Monday, 16 September 2019

Peel The Onion: Could Media Literacy Council be right? Satire can be fake news? Yes, but...

Why did the Media Literacy Council (MLC) say that satire was fake news?

I blame Mrs Lim Hwee Hua.

Remember her?

You should. She is the first woman to become a full minister in Singapore when she was promoted to Minister in the Prime Minister’s Office in 2009.

But she was voted out in the 2011 General Election after her People’s Action Party team lost Aljunied GRC to the Workers’ Party.

And that might have been a good thing.

Because the next year, she shared fake news on Facebook.

The article was about then US President Barack Obama complaining about partisan politics and asking a crowd at a campaign rally why he would want to serve another term as president of “this godforsaken country”.

If you didn’t read the article too closely, you could easily mistake it for a genuine US news report.

That was why Mrs Lim shared it with the comment:
“Increasingly challenging everywhere, whatever Obama’s campaign strategy might be.”

The problem was that the article was from The Onion, a Peabody Award-winning US satirical newspaper, which Mrs Lim had apparently never heard of.

The article was satire. It was also fake news.

She might have known this if she had read other Onion articles like “Study reveals: Babies are stupid” and “9/11 hijackers surprised to find selves in hell”.

I believe this must be why the MLC posted a graphic that said satire was a type of fake news, which got the council into so much trouble recently.



It was all Mrs Lim’s fault.

Wait, you may ask, doesn’t this Onion episode illustrate that satire can be fake news and that the MLC was right?

Well, yes and no.

The issue is that even though fake news may be satire, not all satire is fake news.

It could just be local DJ Chris Ho posting on Facebook:
“I’m with you foreigners! Kill the (censored) Singaporeans but not my friends, can?”
That actually happened in 2014. He called it his “little satirical remark”.

But I think the larger issue is that in Singapore, “fake news” has become a loaded term. (And not because of Donald Trump.)

We now conflate “fake news” with “Pofma”, a cute name for what many consider a scary new law, the Protection from Online Falsehoods and Manipulation Act, passed four months ago.

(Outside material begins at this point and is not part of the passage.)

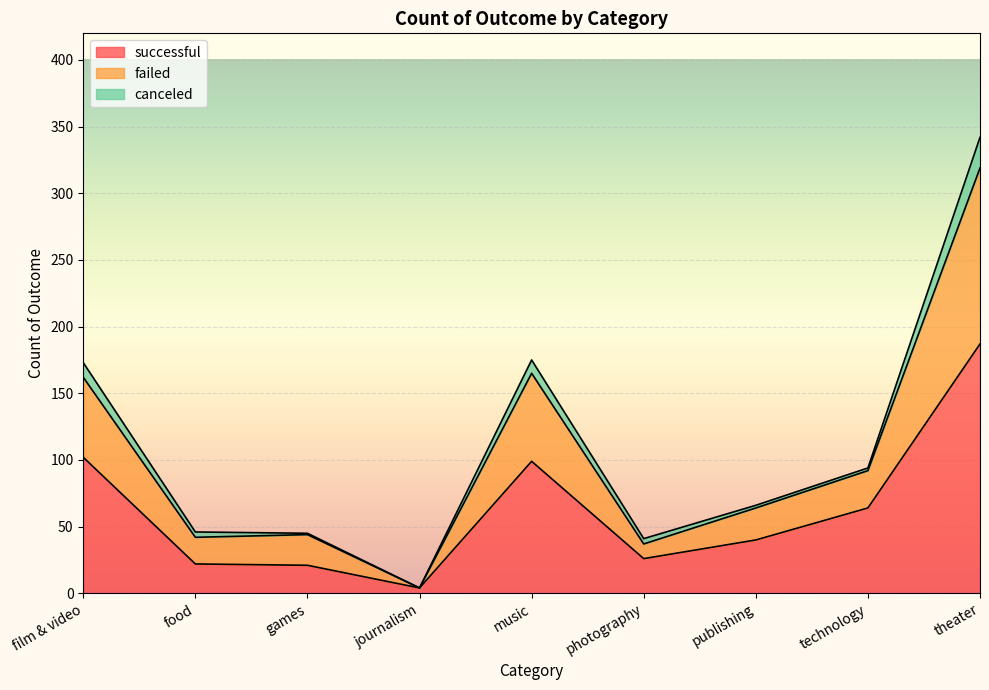

What is the spread (max minus min) of values at games?

24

To many, by equating satire with fake news, the MLC appeared to be saying that satire came under Pofma and that would make people like Ho and beloved self-described “satirist” Mr Brown criminals to be prosecuted. (I’m safe because I’m merely an alleged humour columnist.)

To assuage such fears, Law and Home Affairs Minister K. Shanmugan said last Friday:
“The suggestion that satire is covered by Pofma is erroneous. We’ve been very clear, I’ve been very clear, both in Parliament and outside, Pofma does not cover satire.”

But he defended the MLC as “good people” even though this is the council’s second Facebook mishap in two years.

Last year, it was “Signs your child is a cyberbully” that got the council cyberbullied.



This year, it is fake news about satire being fake news from the organisation formed by the Government in 2012 to educate us about online hazards like cyberbullying and fake news.

The MLC has apologised for the post.

But Mrs Lim Hwee Hua didn’t for sharing fake news seven years ago.

In those carefree pre-Pofma days, after she realised the news article she shared was fake, she just wrote:
“Indeed, it is increasingly challenging everywhere – to foster a trusting relationship between government and people, and between people and people, and to differentiate between real and not-so-real news.”
She could be one of those people who thought The Noose was the news.



Her gaffe is even mentioned on the Wikipedia page about The Onion.

I guess it was fortunate she was voted out of office by then because as a former minister who shared fake news rather than a sitting minister who shared fake news, she was a little less embarrassing to the Government.

Then the Media Literacy Council came along.